= Problem description =
Whatever the records below say, write them all out exactly.
····················
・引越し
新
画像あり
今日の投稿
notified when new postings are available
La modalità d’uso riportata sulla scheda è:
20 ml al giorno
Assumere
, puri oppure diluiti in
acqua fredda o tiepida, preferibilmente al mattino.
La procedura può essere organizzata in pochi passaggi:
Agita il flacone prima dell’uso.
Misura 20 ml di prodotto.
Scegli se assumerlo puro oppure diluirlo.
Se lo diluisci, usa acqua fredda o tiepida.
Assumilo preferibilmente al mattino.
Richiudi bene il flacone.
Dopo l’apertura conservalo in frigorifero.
····················
= Output for this task =
・引越し
新
画像あり
今日の投稿
notified when new postings are available
La modalità d’uso riportata sulla scheda è:
20 ml al giorno
Assumere
, puri oppure diluiti in
acqua fredda o tiepida, preferibilmente al mattino.
La procedura può essere organizzata in pochi passaggi:
Agita il flacone prima dell’uso.
Misura 20 ml di prodotto.
Scegli se assumerlo puro oppure diluirlo.
Se lo diluisci, usa acqua fredda o tiepida.
Assumilo preferibilmente al mattino.
Richiudi bene il flacone.
Dopo l’apertura conservalo in frigorifero.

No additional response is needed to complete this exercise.